[Passage provided start]

U.S. GAAP requires transfers between all levels to/from level 3 to be disclosed. During the period ended March 31, 2019, there were no transfers into or out of Level 3.

 

See accompanying notes

 


American Beacon Apollo Total Return FundSM

Supplementary Notes to Schedules of Investments

March 31, 2019 (Unaudited)

 

Organization

The American Beacon Apollo Total Return Fund (the “Fund”) is a series of a newly-organized, non-diversified, closed-end management investment company of the same name (the “Trust”) that continuously offers one class of shares of beneficial interest (“Shares”), Y Class Shares, and is operated as an “interval fund” (as defined below). The Trust was formed on February 16, 2018 as a Delaware statutory trust. The Fund commenced operations on September 12, 2018. Prior to commencing operations, the Fund had no operations other than matters relating to its organization and registration as a series of non-diversified, closed-end management investment company.

The Fund’s Shares are offered on a continuous basis at net asset value (“NAV”) per share. The Fund may close at any time to new investors or new investments and, during such closings, only purchases of Shares by existing shareholders of the Fund (“Shareholders”) or the reinvestment of distributions by existing Shareholders, as applicable, will be permitted. The Fund may re-open to new investments and subsequently close again to new investors or new investments at any time at the discretion of the Manager. Any such opening and closing of the Fund will be disclosed to investors via a supplement to this Prospectus.

The Fund’s Shares are offered through Resolute Investment Distributors, Inc. (the “Distributor”), which is the exclusive distributor of Shares, on a best-efforts basis. The minimum investment is $100,000, subject to certain exceptions. The Fund reserves the right to reject a purchase order for any reason. Shareholders will not have the right to redeem their Shares. However, as described below, in order to provide liquidity to Shareholders, the Fund will conduct periodic offers to repurchase a portion of its outstanding Shares.

[Passage provided end]

Exercise description:
Answer these questions using the fund notes above.
1. On what date was the Trust formed?
2. What is the minimum investment in the Fund?
3. How many transfers into or out of Level 3 occurred during the period ended March 31, 2019?
The items that come next are not needed for anything here.

[Entries start]

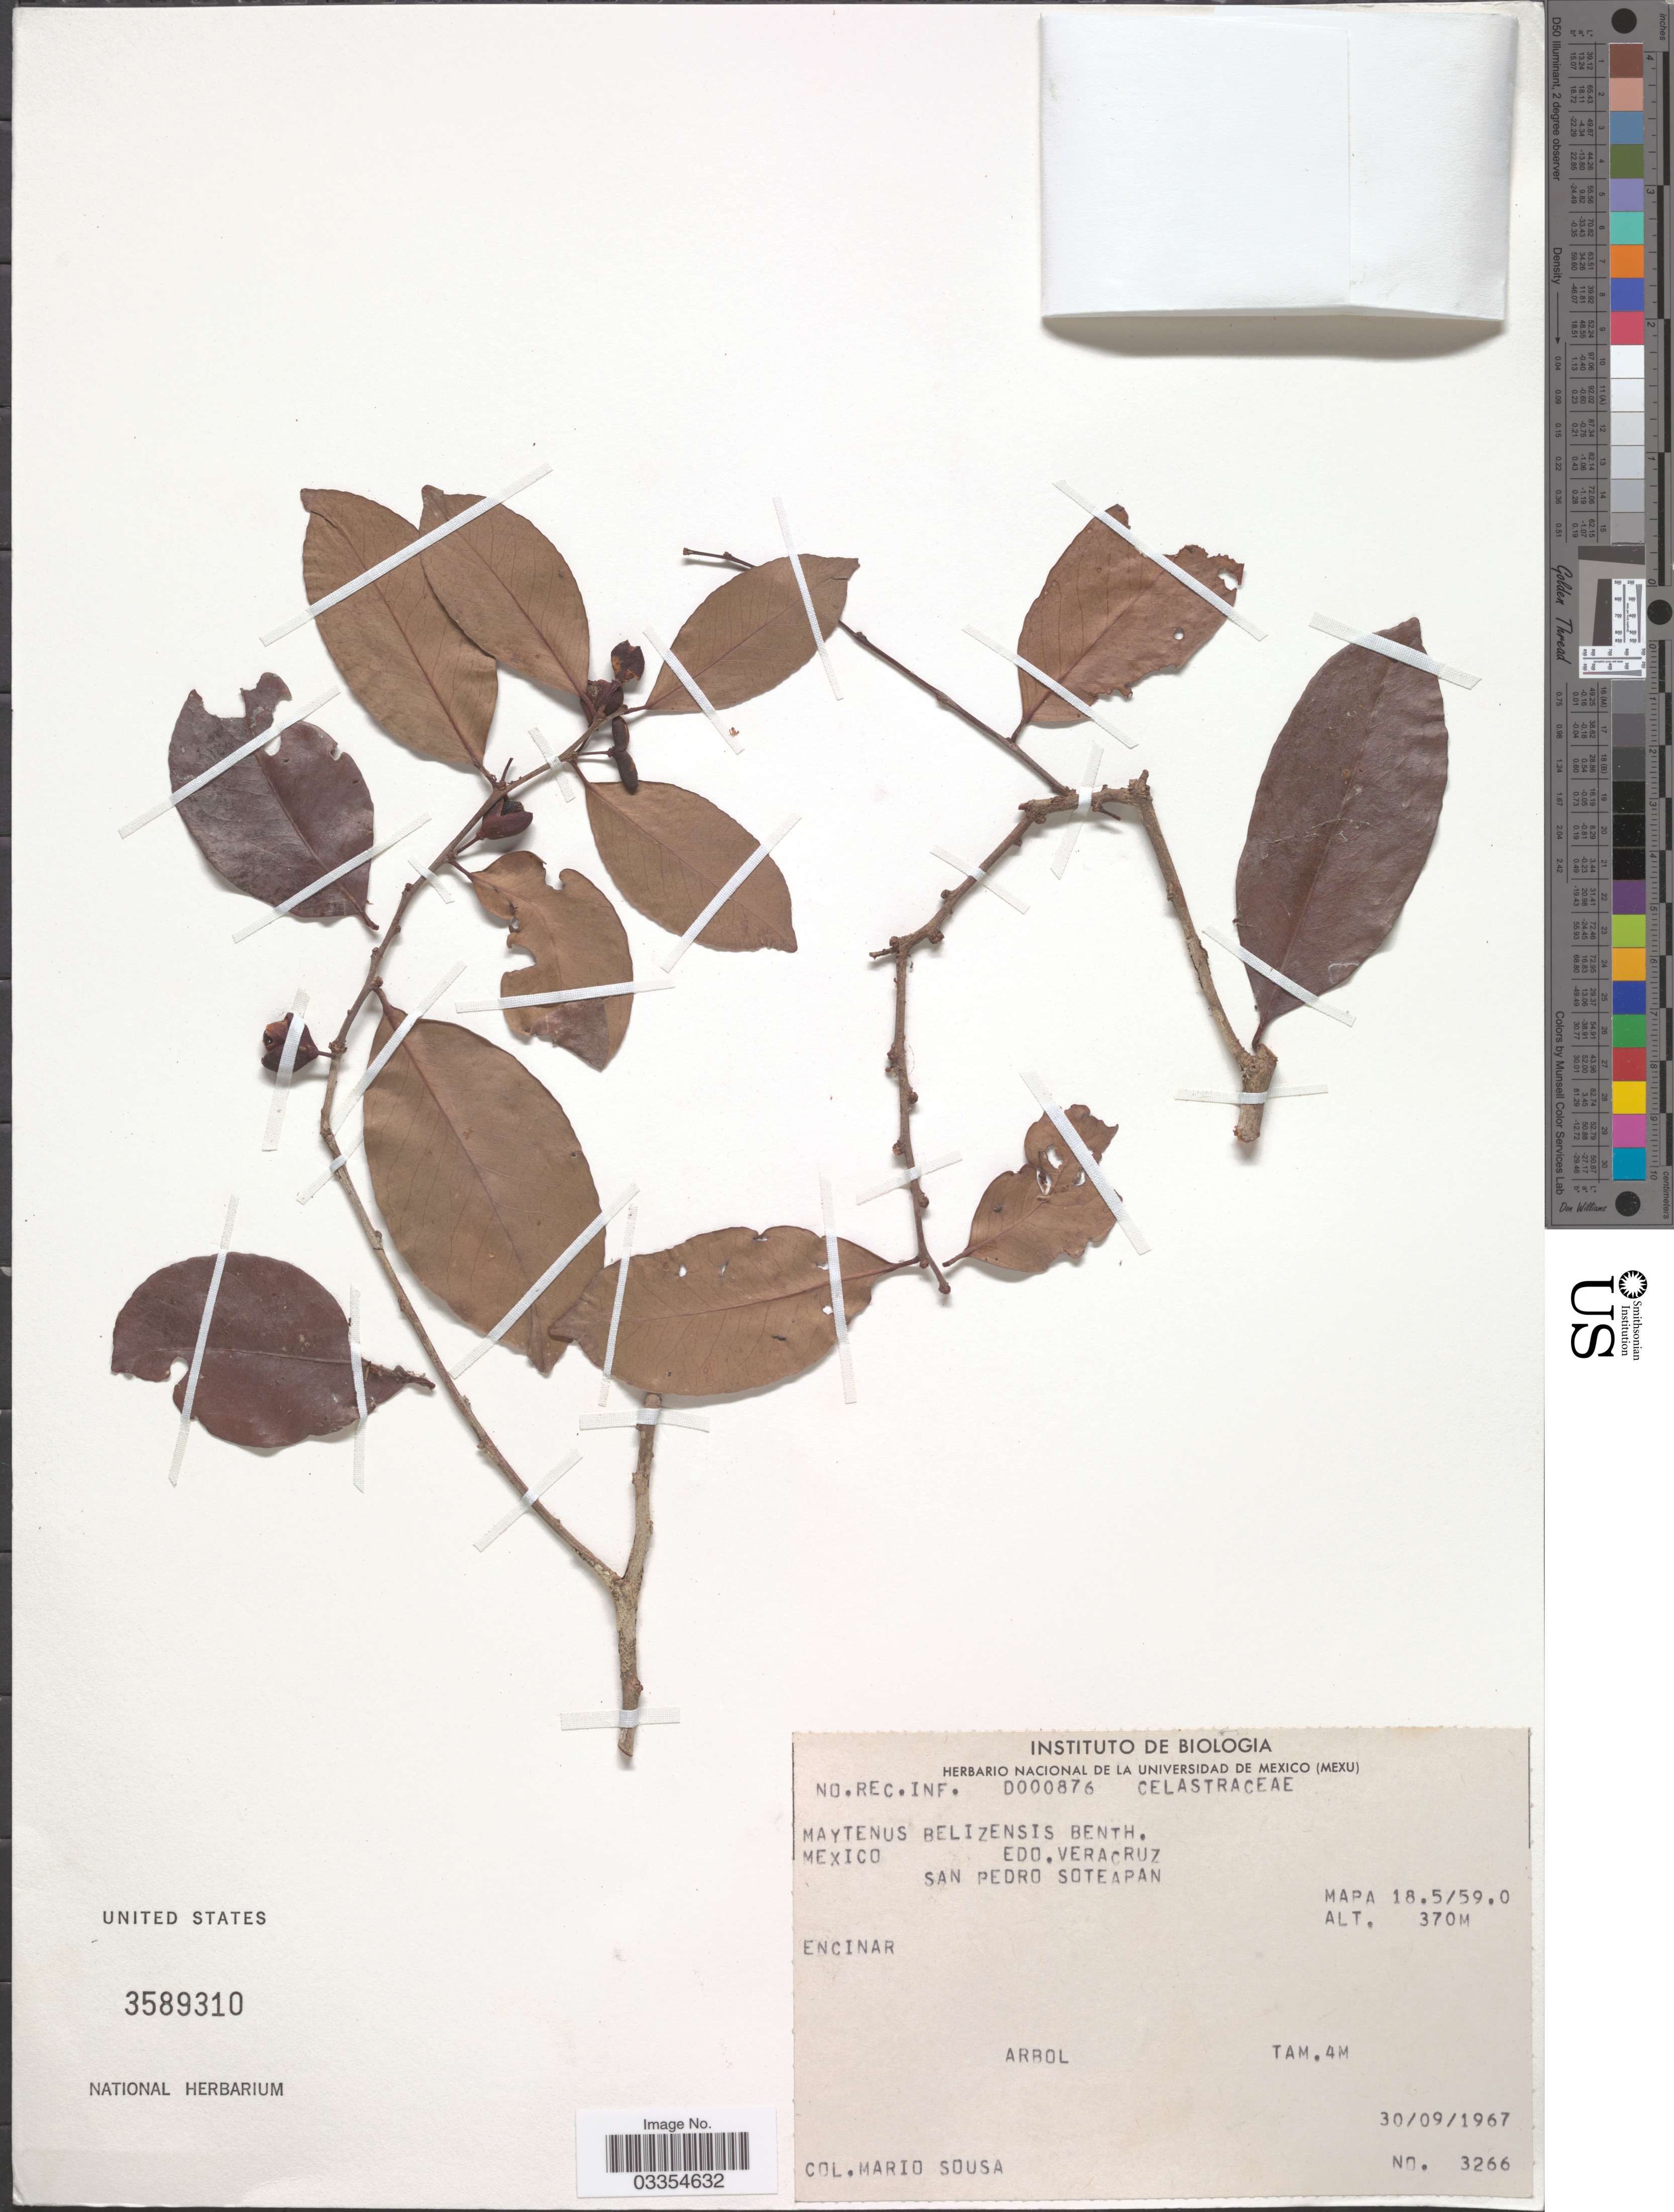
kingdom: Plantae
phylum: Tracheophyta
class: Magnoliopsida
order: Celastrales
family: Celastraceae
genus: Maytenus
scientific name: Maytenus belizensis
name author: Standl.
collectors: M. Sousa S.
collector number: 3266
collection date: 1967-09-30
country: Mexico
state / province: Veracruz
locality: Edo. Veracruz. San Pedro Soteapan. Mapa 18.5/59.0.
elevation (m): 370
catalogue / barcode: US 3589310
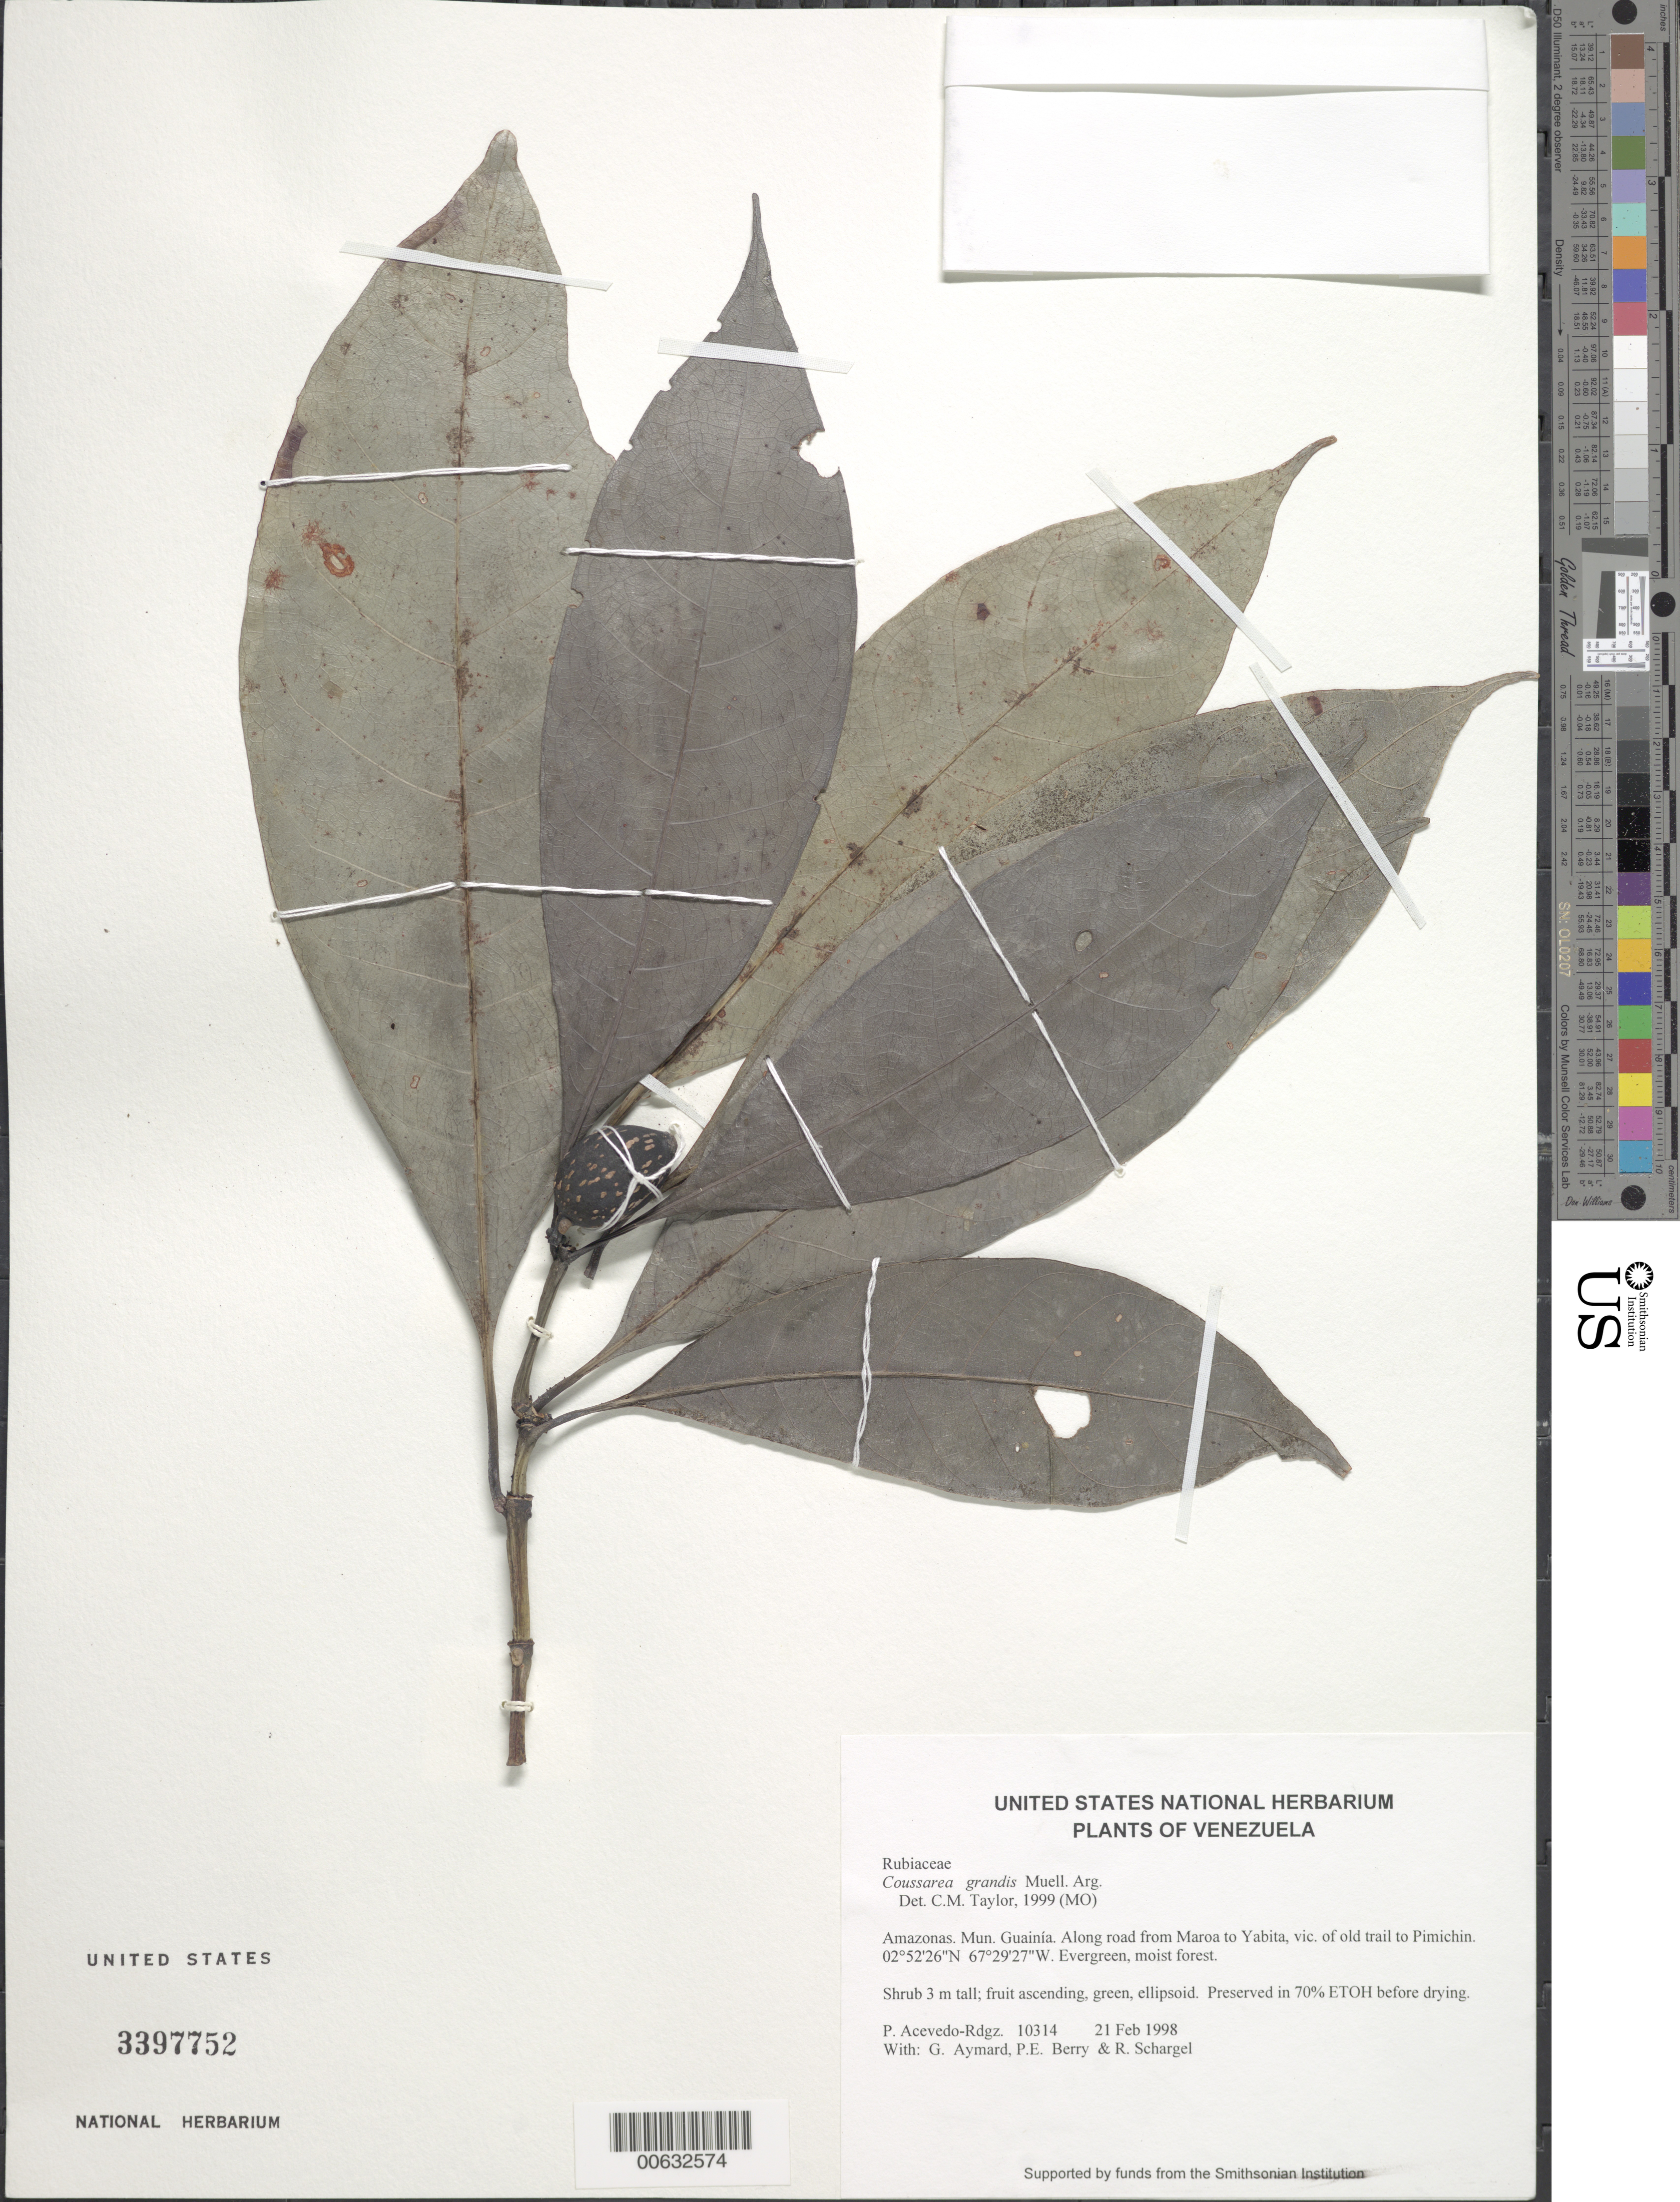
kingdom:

[Entries end]

Solution to this exercise:
1. February 16, 2018
2. $100,000, subject to certain exceptions
3. None